Kash Patel announces FBI ditching DC headquarters, transferring 1,500 agents

FBI Director Kash Patel announced Friday that the bureau is leaving its longtime DC headquarters in the J. Edgar Hoover Building and transferring 1,500 employees to locations around the country.

“This FBI is leaving the [J. Edgar] Hoover Building because this building is unsafe for our workforce,” Patel told Fox Business Network anchor Maria Bartiromo in an interview set to air on Fox News Channel’s “Sunday Morning Futures.”

“We want the American men and women to know if you’re going to come work at the premier law enforcement agency in the world, we’re going to give you a building that’s commensurate with that, and that’s not this place,” the FBI chief added.

Patel did not specify what safety hazards are posed by the massive brutalist structure on Pennsylvania Avenue between the White House and the Capitol — though the building is draped with nets to prevent chunks of concrete from falling onto passersby.

He also did not share a timeframe for the move or the bureau’s new headquarters location.

The Hoover Building was completed in 1975 after more than a decade of construction and occupies a block of prime real estate — prompting President Trump to muse about redevelopment for years.

In 2013, before entering politics, the now-78-year-old considered acquiring it from the government for a private project in exchange for building a new FBI office elsewhere.

In 2018, during his first presidential term, Trump made clear he loathed the edifice and would be glad to see it go.

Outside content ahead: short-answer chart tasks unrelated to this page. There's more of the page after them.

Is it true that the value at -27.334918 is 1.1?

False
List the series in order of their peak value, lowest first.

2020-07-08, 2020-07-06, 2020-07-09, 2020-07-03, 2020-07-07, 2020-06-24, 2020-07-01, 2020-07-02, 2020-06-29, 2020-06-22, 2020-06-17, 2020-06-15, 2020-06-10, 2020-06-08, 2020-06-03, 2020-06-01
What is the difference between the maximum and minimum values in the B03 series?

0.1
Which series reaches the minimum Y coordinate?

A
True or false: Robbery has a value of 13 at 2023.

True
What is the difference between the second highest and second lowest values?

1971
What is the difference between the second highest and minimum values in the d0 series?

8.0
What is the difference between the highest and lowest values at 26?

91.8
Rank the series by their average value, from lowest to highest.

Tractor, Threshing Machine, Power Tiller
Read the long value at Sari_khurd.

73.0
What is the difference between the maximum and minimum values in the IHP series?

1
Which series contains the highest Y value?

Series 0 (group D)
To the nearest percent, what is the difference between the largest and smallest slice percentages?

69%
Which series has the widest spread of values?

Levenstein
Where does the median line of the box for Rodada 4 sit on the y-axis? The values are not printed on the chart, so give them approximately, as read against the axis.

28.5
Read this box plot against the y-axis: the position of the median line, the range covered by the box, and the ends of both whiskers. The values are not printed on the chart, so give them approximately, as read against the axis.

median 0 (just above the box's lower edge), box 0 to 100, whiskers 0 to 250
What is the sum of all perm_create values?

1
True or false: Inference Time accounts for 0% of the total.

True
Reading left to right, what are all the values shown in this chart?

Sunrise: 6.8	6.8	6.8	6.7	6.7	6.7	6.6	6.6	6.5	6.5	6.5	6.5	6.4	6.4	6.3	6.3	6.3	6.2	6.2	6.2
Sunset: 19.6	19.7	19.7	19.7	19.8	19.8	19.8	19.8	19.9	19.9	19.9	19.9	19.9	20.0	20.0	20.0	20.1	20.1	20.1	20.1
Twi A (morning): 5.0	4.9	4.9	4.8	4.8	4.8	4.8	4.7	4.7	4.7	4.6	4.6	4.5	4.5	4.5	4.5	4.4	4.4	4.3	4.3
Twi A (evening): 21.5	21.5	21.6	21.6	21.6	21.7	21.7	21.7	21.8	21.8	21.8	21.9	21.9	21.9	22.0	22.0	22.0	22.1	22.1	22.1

FBI headquarters in Washington, DC.
FBI headquarters in Washington, DC.Christopher Sadowski

“It’s one of the brutalist-type buildings, you know, brutalist architecture. Honestly, I think it’s one of the ugliest buildings in the city,” he said.

Trump hinted in March of this year that his administration was “going to build another big FBI building right where it is, which would have been the right place, because the FBI and the DOJ have to be near each other.”

Exterior view of the J. Edgar Hoover FBI Building in Washington, DC as seen on April 15, 2025.
FBI employees will be relocated to locations across the US.Christopher Sadowski

At the same time, Trump blocked a Biden-era plan to move the headquarters to Greenbelt, Md., after an inspector general’s report faulted the selection process, which passed over a rival site in Springfield, Va.

A three-person selection panel had picked the Springfield site, but were overruled by a General Services Administration official who formerly worked for the Washington Metropolitan Area Transit Authority (WMATA), which owned the Greenbelt site

“Look, the FBI is 38,000 when we are fully manned, which we are not. In the national capital region, in the 50-mile radius around Washington, DC, there were 11,000 FBI employees. That’s like a third of the workforce. A third of the crime doesn’t happen here,” Patel told Bartiromo.389

“So we are taking 1,500 of those folks and moving them out. Every state is getting a plus-up [supplemental supply of agents]. And I think when we do things like that, we inspire folks in America to become intel analysts and agents and say ‘We want to work at the FBI because we want to fight violent crime and we want to be sent out into the country to do it.’”

He added: “in the next three, six, nine months we’re going to be doing that hard.”